For years, women have faced the backlash of societal stereotypes. Especially during the past when the society glorified the notion of an ‘ideal woman’, the one who remains within the realms of social standards and is submissive to toxic masculinity. The Feminist movement declared a new wave of accomplishment for women.

In the present generation, after years of sabotaging the face of women, we see tales of women breaking the boundaries of the ‘ideal women’. And yet in the 21st century, it is saddening to see women continued to be deprived off their basic right to choose and embrace.

Photo Credit: Swadesi

Born on 31st August 1919 as Amrit Kaur in Mandi Bahauddin, Punjab (present-day Pakistan), that officially marks 101 years of Amrita Pritam and her literary works that still circulates the hall of fame.

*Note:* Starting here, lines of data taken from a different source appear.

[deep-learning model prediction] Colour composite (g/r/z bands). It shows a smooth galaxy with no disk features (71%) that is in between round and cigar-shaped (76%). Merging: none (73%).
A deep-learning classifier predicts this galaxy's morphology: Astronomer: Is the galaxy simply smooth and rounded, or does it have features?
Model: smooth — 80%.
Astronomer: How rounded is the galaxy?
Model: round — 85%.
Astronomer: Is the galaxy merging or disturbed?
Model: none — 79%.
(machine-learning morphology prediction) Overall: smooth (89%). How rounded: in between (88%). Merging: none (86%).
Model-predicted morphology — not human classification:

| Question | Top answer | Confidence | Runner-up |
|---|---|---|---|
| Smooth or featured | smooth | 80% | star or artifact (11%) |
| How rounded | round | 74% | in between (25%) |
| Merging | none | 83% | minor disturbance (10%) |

Brimming with Naivety, she lost her mother when she was just 11 and was plagued with loneliness that pushed her to find comfort in writing. Her first anthology of poems, Amrit Lehren (Immortal waves) was published in 1936. Such was her unwavering passion towards writing poetry. Around the same time, she got married to Pritam Singh, this was in her early childhood when families cared less about the bride’s consent and thought of the girls as a ‘Burden’. Her marriage lead to the name she carries today, Amrita Pritam.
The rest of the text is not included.